2. Run the below query for basic aggregation.

SELECT 
    avg(feature1) as avg_feature1,
    stddevPop(feature2) as std_feature2,
    quantile(0.99)(feature3) as p99_feature3
FROM large_dataset

Output:

SELECT 
    avg(feature1) AS avg_feature1, 
    stddevPop(feature2) AS std_feature2, 
    quantile(0.99)(feature3) AS p99_feature3
FROM large_dataset 

┌───────avg_feature1─┬────────std_feature2─┬───────p99_feature3─┐
│ 0.5002608413633995 │ 0.28872380769587086 │ 0.9908446093587597 │
└────────────────────┴─────────────────────┴────────────────────┘
↘ Progress: 1.00 million rows, 24.00 MB (108.22 million rows/s., 2.60 GB/s.)  99%
1 rows in set. Elapsed: 0.010 sec. Processed 1.00 million rows, 24.00 MB (103.62 million rows/s., 2.49 GB/s.) 

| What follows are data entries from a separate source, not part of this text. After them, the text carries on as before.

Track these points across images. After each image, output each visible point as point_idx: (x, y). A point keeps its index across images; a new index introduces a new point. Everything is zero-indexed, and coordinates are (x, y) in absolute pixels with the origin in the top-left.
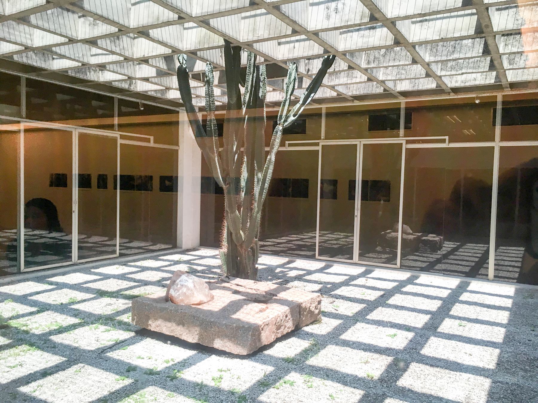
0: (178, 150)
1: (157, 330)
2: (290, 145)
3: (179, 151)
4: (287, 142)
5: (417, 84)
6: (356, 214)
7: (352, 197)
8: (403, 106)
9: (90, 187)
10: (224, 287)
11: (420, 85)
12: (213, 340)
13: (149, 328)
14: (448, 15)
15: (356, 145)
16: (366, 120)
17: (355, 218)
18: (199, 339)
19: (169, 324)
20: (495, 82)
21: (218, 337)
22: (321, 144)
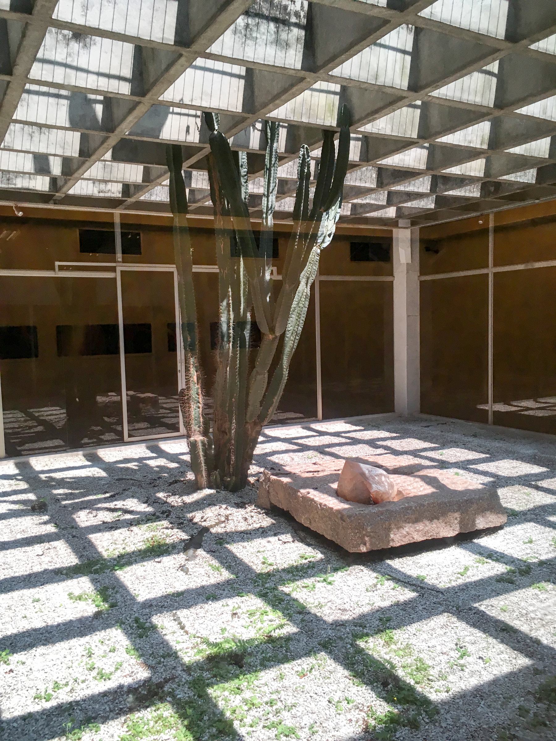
0: (392, 282)
1: (406, 541)
2: (61, 268)
3: (394, 282)
4: (57, 263)
5: (283, 205)
6: (179, 368)
7: (172, 347)
8: (117, 220)
9: (148, 350)
10: (434, 462)
11: (286, 206)
12: (474, 521)
13: (392, 544)
14: (53, 91)
15: (121, 271)
16: (75, 234)
17: (179, 374)
18: (461, 528)
19: (420, 526)
20: (351, 214)
21: (478, 514)
22: (119, 269)
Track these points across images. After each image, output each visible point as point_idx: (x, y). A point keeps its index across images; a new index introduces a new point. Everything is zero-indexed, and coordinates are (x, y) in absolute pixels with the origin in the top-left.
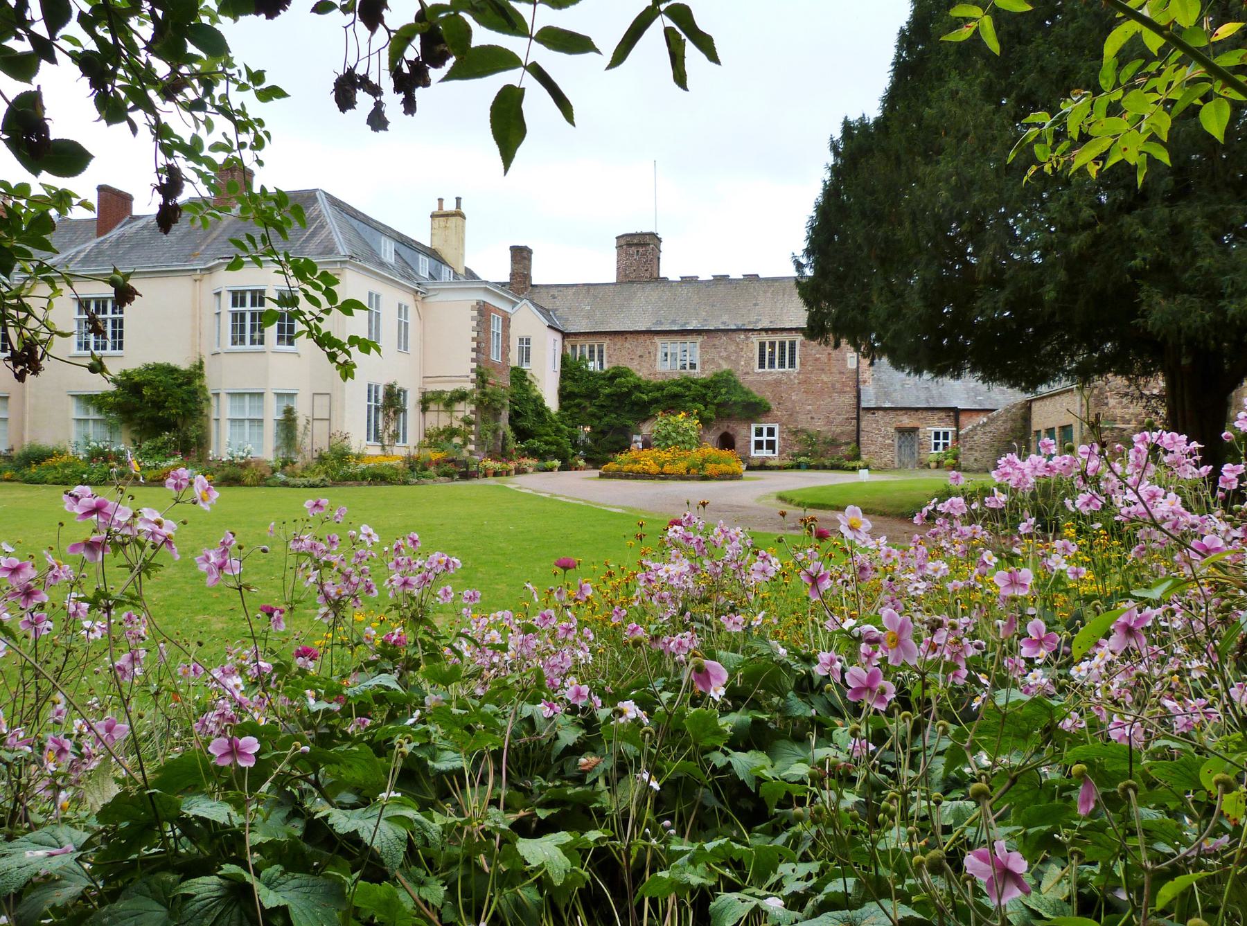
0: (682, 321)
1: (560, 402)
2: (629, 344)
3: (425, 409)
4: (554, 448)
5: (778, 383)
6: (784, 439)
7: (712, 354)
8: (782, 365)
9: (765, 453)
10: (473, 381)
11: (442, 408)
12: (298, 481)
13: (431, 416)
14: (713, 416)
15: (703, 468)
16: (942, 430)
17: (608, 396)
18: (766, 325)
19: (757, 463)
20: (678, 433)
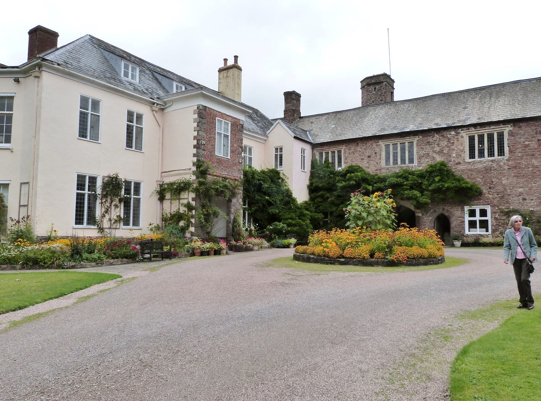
1: (310, 194)
2: (360, 148)
3: (162, 198)
5: (488, 170)
6: (496, 219)
8: (491, 154)
9: (478, 231)
13: (166, 203)
14: (429, 201)
15: (391, 252)
18: (474, 121)
19: (470, 240)
20: (369, 213)
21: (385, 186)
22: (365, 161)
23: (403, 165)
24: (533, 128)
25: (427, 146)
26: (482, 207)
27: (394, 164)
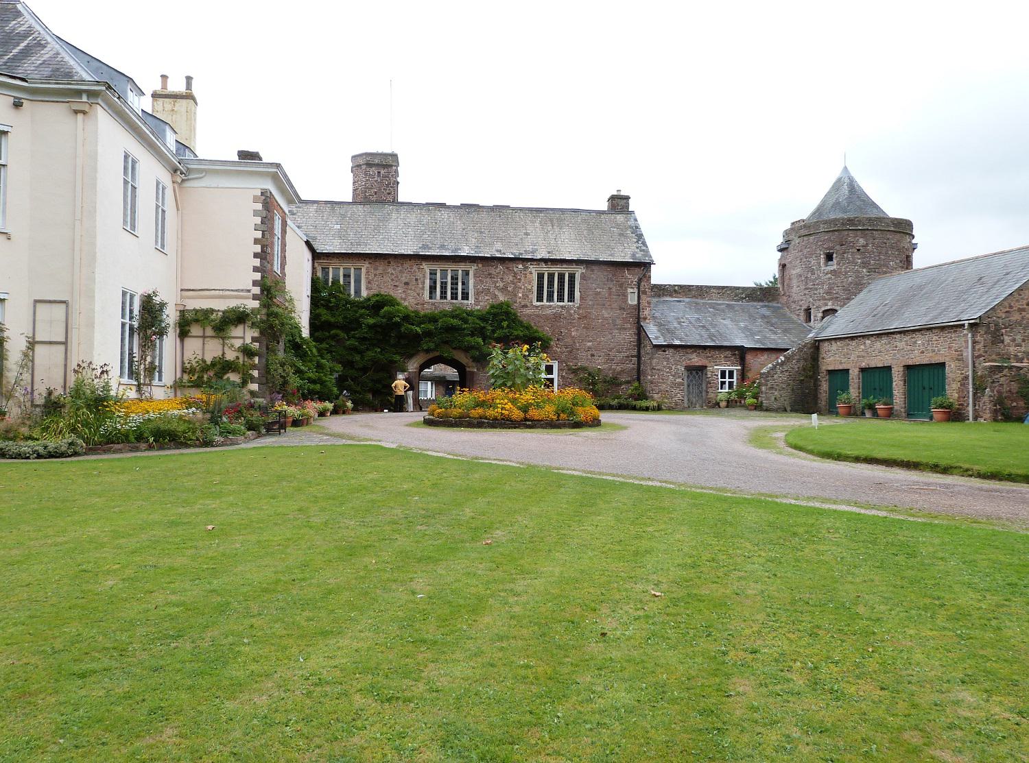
0: (452, 246)
3: (183, 334)
4: (318, 387)
5: (557, 317)
7: (488, 283)
8: (561, 299)
10: (255, 297)
11: (209, 332)
12: (26, 447)
16: (727, 368)
17: (371, 327)
21: (436, 329)
23: (454, 301)
24: (606, 274)
25: (488, 279)
27: (441, 298)
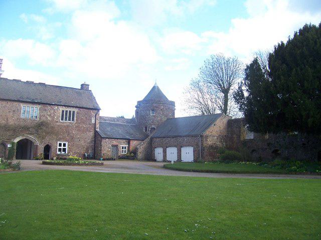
5: (68, 126)
22: (11, 114)
26: (65, 142)
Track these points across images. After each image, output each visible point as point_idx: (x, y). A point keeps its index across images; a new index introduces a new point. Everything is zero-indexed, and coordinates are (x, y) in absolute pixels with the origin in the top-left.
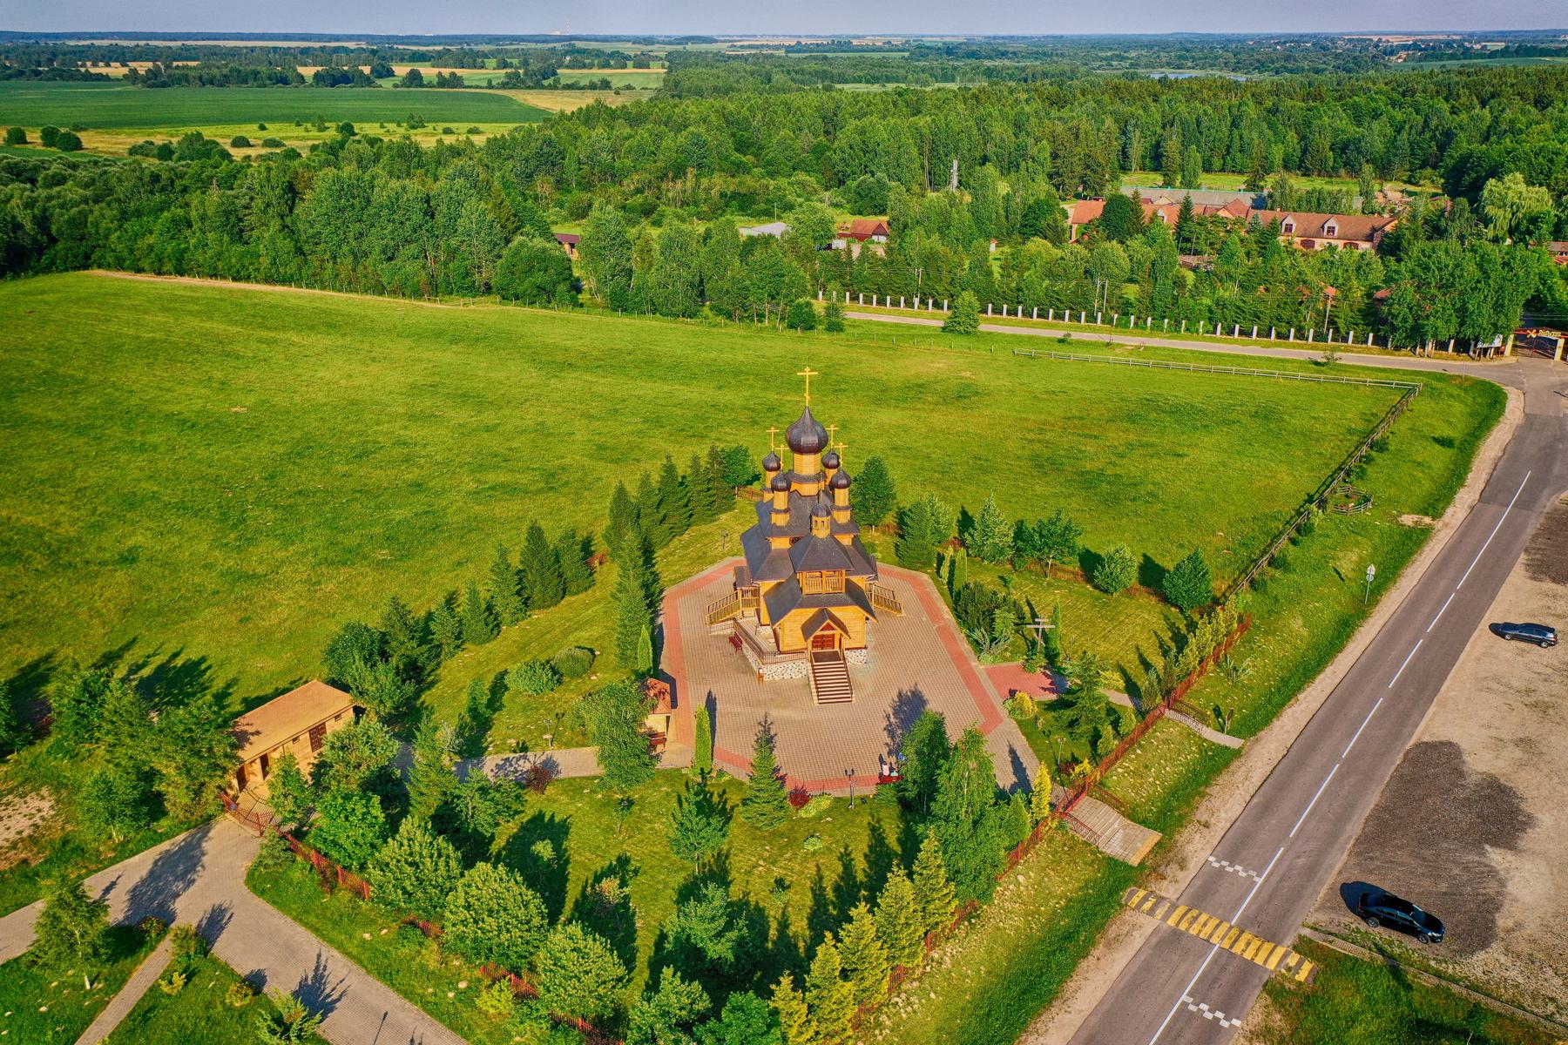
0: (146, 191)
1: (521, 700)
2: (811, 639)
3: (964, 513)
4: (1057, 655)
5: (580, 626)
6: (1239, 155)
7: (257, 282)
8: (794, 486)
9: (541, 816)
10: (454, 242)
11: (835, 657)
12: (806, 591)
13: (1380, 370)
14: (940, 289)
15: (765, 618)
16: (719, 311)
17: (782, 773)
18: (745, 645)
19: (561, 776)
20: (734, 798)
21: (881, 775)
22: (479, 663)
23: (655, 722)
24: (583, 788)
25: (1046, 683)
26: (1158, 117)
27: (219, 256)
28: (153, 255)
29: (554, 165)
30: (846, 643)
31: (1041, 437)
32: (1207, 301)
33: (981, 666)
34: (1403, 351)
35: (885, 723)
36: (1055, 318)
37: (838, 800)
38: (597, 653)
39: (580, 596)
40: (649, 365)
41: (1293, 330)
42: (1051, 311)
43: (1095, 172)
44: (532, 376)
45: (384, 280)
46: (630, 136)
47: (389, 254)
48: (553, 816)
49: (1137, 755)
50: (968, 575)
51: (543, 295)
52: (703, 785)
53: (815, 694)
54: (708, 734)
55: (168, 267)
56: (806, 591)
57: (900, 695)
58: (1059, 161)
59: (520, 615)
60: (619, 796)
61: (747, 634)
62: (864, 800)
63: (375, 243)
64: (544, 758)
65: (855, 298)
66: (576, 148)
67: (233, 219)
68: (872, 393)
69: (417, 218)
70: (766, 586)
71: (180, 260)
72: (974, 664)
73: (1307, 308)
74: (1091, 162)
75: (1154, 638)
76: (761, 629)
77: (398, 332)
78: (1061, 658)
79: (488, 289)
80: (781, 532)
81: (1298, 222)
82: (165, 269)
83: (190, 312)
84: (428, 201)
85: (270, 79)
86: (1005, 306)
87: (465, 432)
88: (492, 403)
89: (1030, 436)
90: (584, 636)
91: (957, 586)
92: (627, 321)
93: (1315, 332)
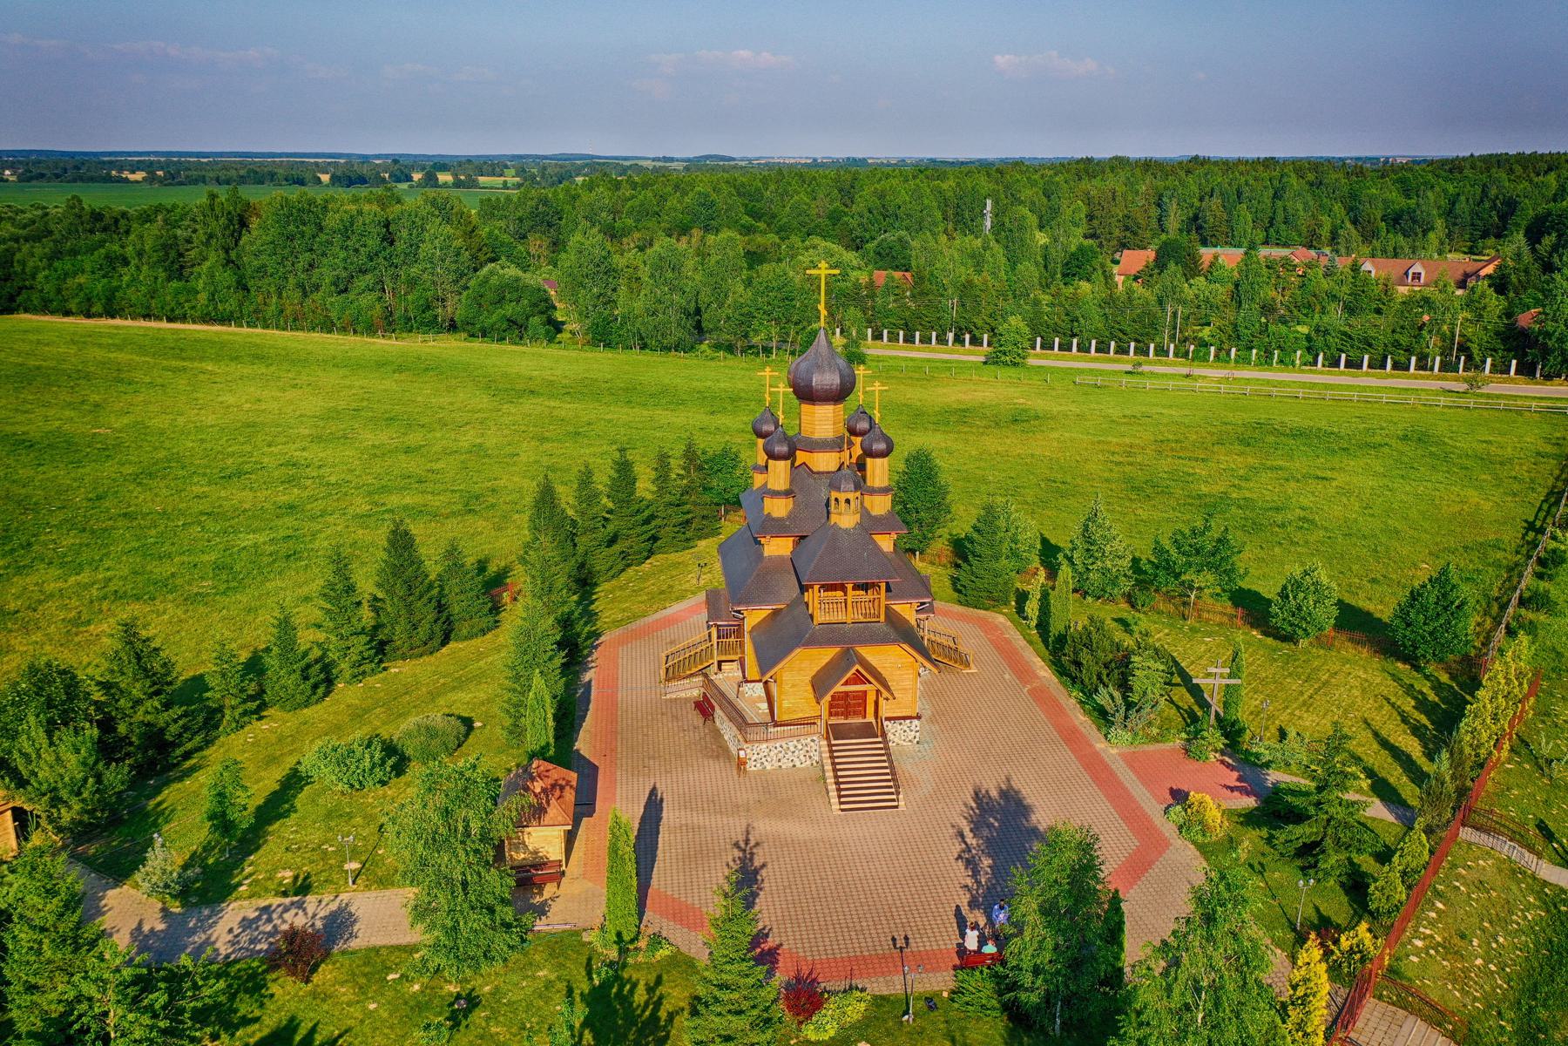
0: (85, 230)
1: (326, 802)
2: (828, 698)
3: (1044, 541)
4: (1241, 731)
5: (460, 684)
6: (1283, 227)
7: (194, 322)
8: (801, 456)
9: (292, 1025)
10: (414, 271)
11: (867, 731)
12: (820, 617)
13: (1541, 398)
14: (980, 323)
15: (753, 670)
16: (717, 347)
17: (771, 942)
18: (718, 712)
19: (354, 944)
20: (675, 996)
21: (961, 950)
22: (280, 740)
23: (544, 840)
24: (389, 970)
25: (1232, 778)
26: (1195, 188)
27: (153, 294)
28: (82, 294)
29: (550, 225)
30: (886, 709)
31: (1131, 459)
32: (1304, 330)
33: (1113, 748)
34: (1557, 380)
35: (958, 847)
36: (1116, 352)
37: (880, 1001)
38: (478, 724)
39: (474, 642)
40: (630, 394)
41: (1414, 359)
42: (1113, 344)
43: (1135, 234)
44: (483, 401)
45: (333, 315)
46: (633, 197)
47: (342, 287)
48: (313, 1030)
49: (1439, 912)
50: (1072, 615)
51: (515, 329)
52: (617, 966)
53: (833, 794)
54: (631, 867)
55: (97, 308)
56: (820, 617)
57: (977, 796)
58: (1095, 223)
59: (367, 667)
60: (453, 989)
61: (723, 695)
62: (931, 1002)
63: (326, 274)
64: (334, 907)
65: (878, 336)
66: (574, 208)
67: (173, 254)
68: (904, 417)
69: (373, 243)
70: (754, 617)
71: (110, 299)
72: (1100, 745)
73: (1430, 332)
74: (1130, 223)
75: (1387, 707)
76: (747, 688)
77: (332, 362)
78: (1247, 735)
79: (453, 327)
80: (776, 527)
81: (1377, 269)
82: (94, 310)
83: (100, 345)
84: (387, 225)
85: (286, 180)
86: (1057, 340)
87: (378, 453)
88: (423, 426)
89: (1117, 458)
90: (462, 702)
91: (1056, 627)
92: (610, 355)
93: (1441, 361)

3. Run the below query for filtering and grouping.

SELECT 
    intDiv(id, 100000) as bucket,
    count() as count,
    avg(feature1 + feature2) as avg_combined
FROM large_dataset
WHERE feature3 > 0.5
GROUP BY bucket
ORDER BY bucket

Output:

SELECT 
    intDiv(id, 100000) AS bucket, 
    count() AS count, 
    avg(feature1 + feature2) AS avg_combined
FROM large_dataset 
WHERE feature3 > 0.5
GROUP BY bucket
ORDER BY bucket ASC

┌─bucket─┬─count─┬───────avg_combined─┐
│      0 │ 49802 │ 1.0000974894524948 │
│      1 │ 50131 │ 1.0002304278511396 │
│      2 │ 49990 │ 1.0011286054623088 │
│      3 │ 50031 │ 0.9968373869613624 │
│      4 │ 50022 │ 1.0022925786397234 │
│      5 │ 50123 │ 0.9986748463314014 │
│      6 │ 50218 │ 1.0004042381656353 │
│      7 │ 50041 │ 0.9998849136710541 │
│      8 │ 50138 │  1.000476200468667 │
│      9 │ 49908 │ 1.0030392683409466 │
└────────┴───────┴────────────────────┘
↙ Progress: 1.00 million rows, 28.00 MB (87.21 million rows/s., 2.44 GB/s.)  99%
10 rows in set. Elapsed: 0.012 sec. Processed 1.00 million rows, 28.00 MB (83.71 million rows/s., 2.34 GB/s.) 

4. Exit from the ClickHouse shell.

exit

Conclusion

By combining ClickHouse’s columnar storage and vectorized query execution with GPU acceleration on an Ubuntu server, you can achieve exceptional performance when querying large datasets. The setup process is straightforward with Docker, and the performance benefits for analytical workloads are substantial.